Il a ensuite fait observer qu'en matière d'API, la notion d'isolement était difficile à cerner et estimé peu satisfaisant que cette allocation, à la différence du RMI, ne comporte aucune dimension d'insertion, en précisant à nouveau qu'un grand nombre d'allocataires de l'API perçoivent par la suite le RMI.
Il a par ailleurs indiqué qu'aucune statistique ne permettait de mesurer la durée moyenne de la monoparentalité, Mme Géraldine Chicanot-Rousset précisant que les enfants âgés de plus de 25 ans n'étaient plus pris en compte, leurs parents isolés n'étant donc plus considérés comme rattachés à la catégorie des familles monoparentales.
Mme Gisèle Gautier, présidente, a évoqué la question du logement des couples séparés et s'est demandé si le critère de la garde des enfants était pris en compte dans l'attribution des logements sociaux.

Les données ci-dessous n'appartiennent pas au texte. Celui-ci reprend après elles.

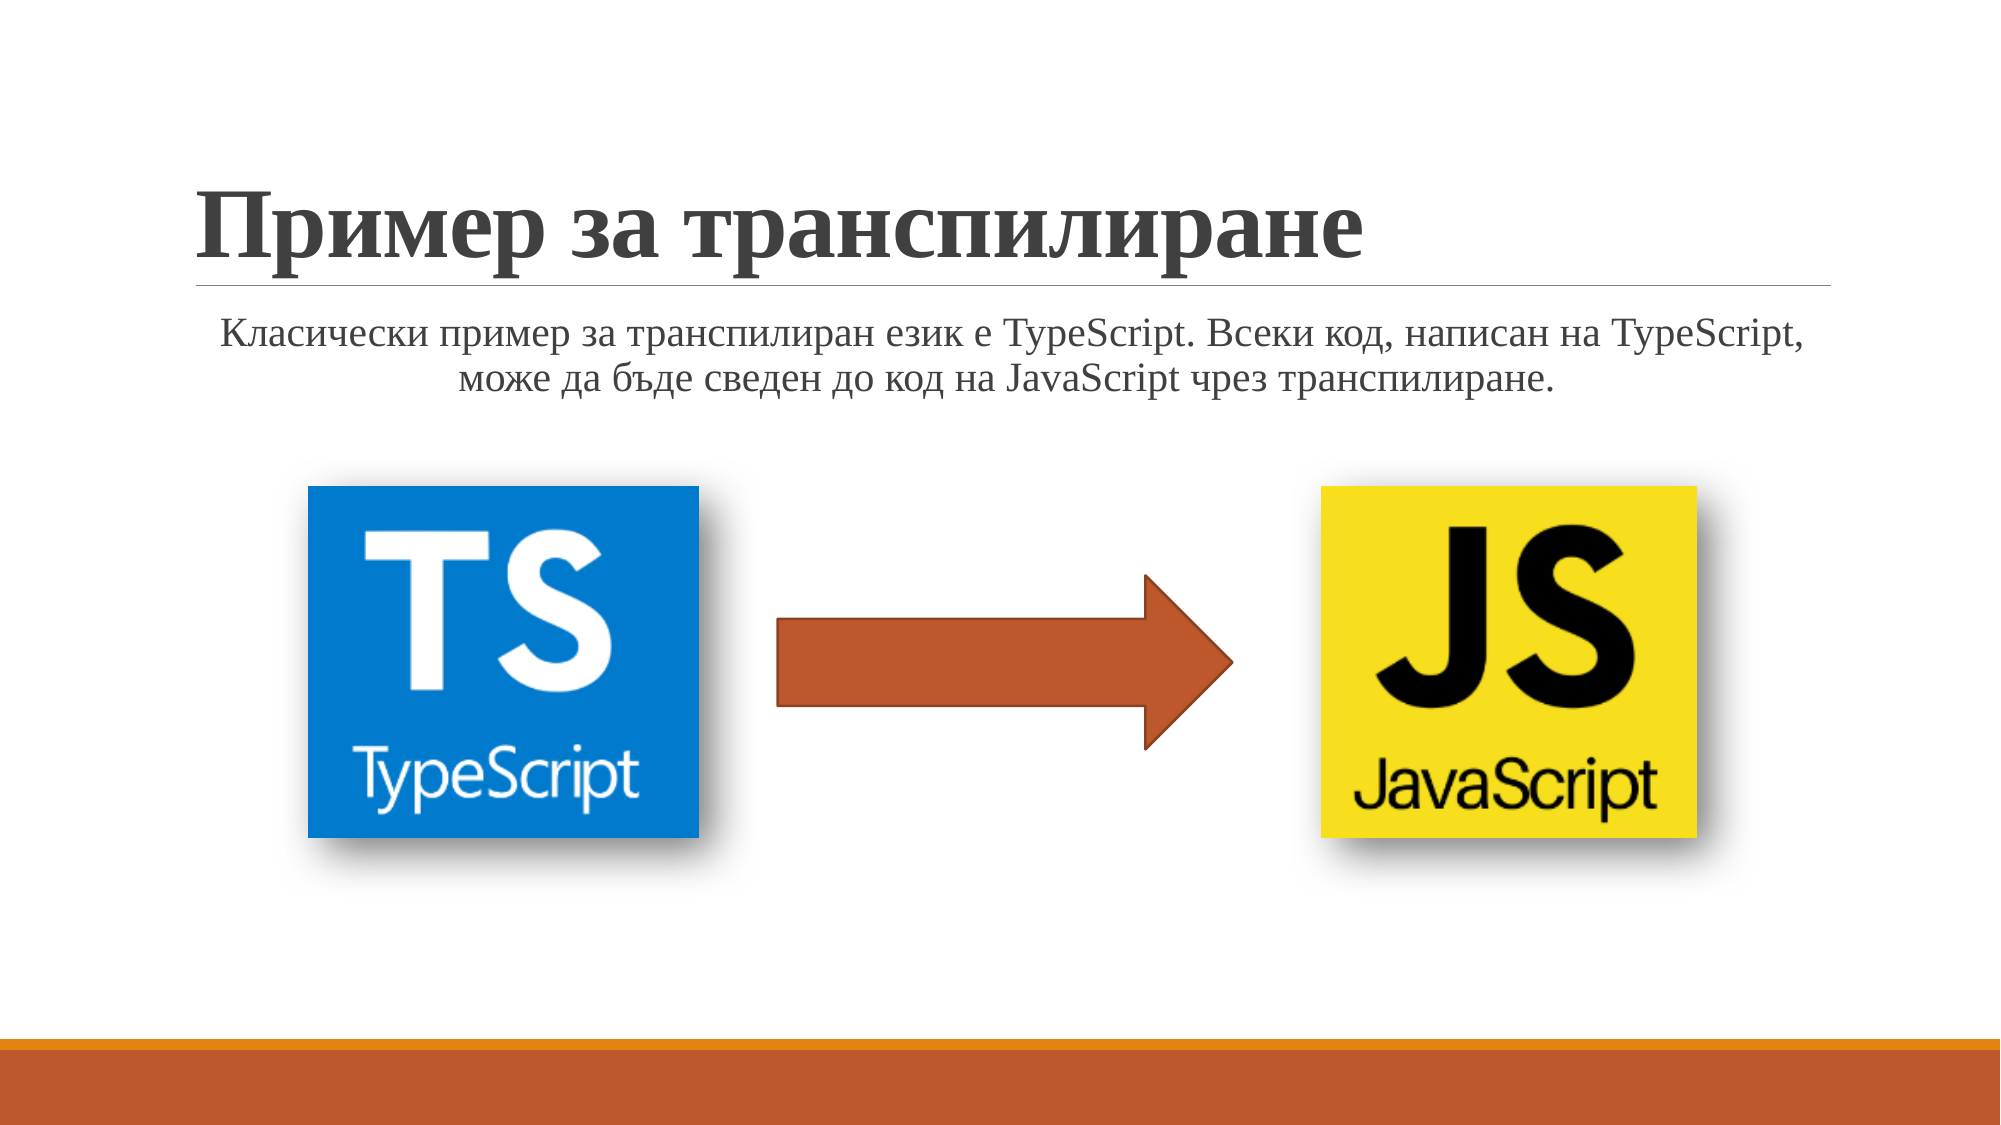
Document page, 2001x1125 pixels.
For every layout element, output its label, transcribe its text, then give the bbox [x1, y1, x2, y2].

title Пример за транспилиране [180, 47, 1830, 285]
text_box [776, 574, 1234, 751]
list Класически пример за транспилиран език е TypeScript. Всеки код, написан на TypeScript, може да бъде сведен до код на JavaScript чрез транспилиране. [180, 302, 1830, 963]
picture [307, 486, 700, 839]
picture [1321, 486, 1697, 839]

M. Dominique de Legge a indiqué que, de façon générale, les conditions de logement des familles monoparentales étaient moins satisfaisantes que celles des autres familles. Il a fait observer, en faisant référence à sa pratique de maire, que les logements sociaux de sa commune étaient en grande partie attribués à des familles monoparentales. Il a ensuite indiqué, sur la base de son expérience en la matière, que les commissions d'attribution prenaient en considération la qualité de famille monoparentale pour l'accès au logement social.
Mme Sylvie Desmarescaux a cité des cas dans lesquels la priorité est donnée à des familles avec enfants au détriment de pères devant accueillir leurs enfants de manière non permanente, généralement le week-end.

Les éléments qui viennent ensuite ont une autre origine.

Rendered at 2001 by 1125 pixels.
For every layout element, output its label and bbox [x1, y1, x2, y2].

Mme Catherine Troendle a confirmé que l'accueil des enfants au cours du week-end posait des problèmes aux parents isolés qui n'ont pas d'accès privilégié à des logements sociaux de superficie suffisante.
En réponse à une question de Mme Gisèle Printz sur le niveau de vie et la pauvreté des familles monoparentales, M. Dominique de Legge a indiqué que l'équation entre monoparentalité et pauvreté n'était pas systématique. Il a insisté sur les problèmes de garde d'enfants, d'insertion professionnelle et de moindre potentiel de revenu des familles monoparentales. Il a cependant contesté l'idée selon laquelle les familles monoparentales devraient avoir systématiquement plus de droits que les autres familles.

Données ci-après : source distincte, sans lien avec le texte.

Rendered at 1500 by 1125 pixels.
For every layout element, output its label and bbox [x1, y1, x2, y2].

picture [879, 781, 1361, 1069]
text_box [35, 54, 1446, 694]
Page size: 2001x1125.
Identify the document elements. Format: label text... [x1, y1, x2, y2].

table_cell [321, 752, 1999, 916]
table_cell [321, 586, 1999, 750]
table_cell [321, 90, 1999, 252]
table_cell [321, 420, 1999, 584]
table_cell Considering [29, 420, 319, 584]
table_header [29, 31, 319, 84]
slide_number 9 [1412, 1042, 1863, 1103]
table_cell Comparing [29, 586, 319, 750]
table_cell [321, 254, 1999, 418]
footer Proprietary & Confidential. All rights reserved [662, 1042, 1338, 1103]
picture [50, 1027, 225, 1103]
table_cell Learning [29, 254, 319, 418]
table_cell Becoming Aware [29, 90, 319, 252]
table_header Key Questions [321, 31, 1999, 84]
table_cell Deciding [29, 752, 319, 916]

Mme Janine Rozier a fait observer que le montant généralement faible des pensions alimentaires consécutives à un divorce, qui s'élève en moyenne à 150 €, entraînait mécaniquement des problèmes financiers pour les familles monoparentales principalement gérées par les mères.
Puis Mme Gisèle Gautier, présidente, a interrogé le délégué interministériel sur sa position à l'égard de l'idée d'un « statut » des beaux-parents.
M. Dominique de Legge a convenu qu'il pouvait paraître choquant que la société ne reconnaisse pas en tant que tels les beaux-parents qui font pourtant souvent preuve de dévouement à l'égard des enfants de leur conjoint. Il a ensuite souligné la difficulté de créer une nouvelle autorité parentale en leur faveur, ce qui nécessiterait de définir un nouvel équilibre entre les droits des parents biologiques et des beaux-parents, au risque de générer des conflits d'autorité.
Mme Gisèle Gautier, présidente, a suggéré qu'une éventuelle réforme pourrait s'efforcer de mieux reconnaître la situation des beaux-parents sans enlever de droits aux parents biologiques.
Mme Janine Rozier a estimé qu'avant de légiférer sur une réforme du divorce, il aurait été opportun de chercher à consolider le mariage et à favoriser une meilleure prise de conscience des obligations des conjoints, en particulier à l'égard de leurs enfants.
M. Dominique de Legge, tout en acquiescant à cette analyse, a rappelé qu'une naissance sur deux avait désormais lieu hors mariage.
Mme Gisèle Gautier, présidente, a conclu la réunion en remerciant à nouveau le délégué interministériel pour la qualité de son intervention.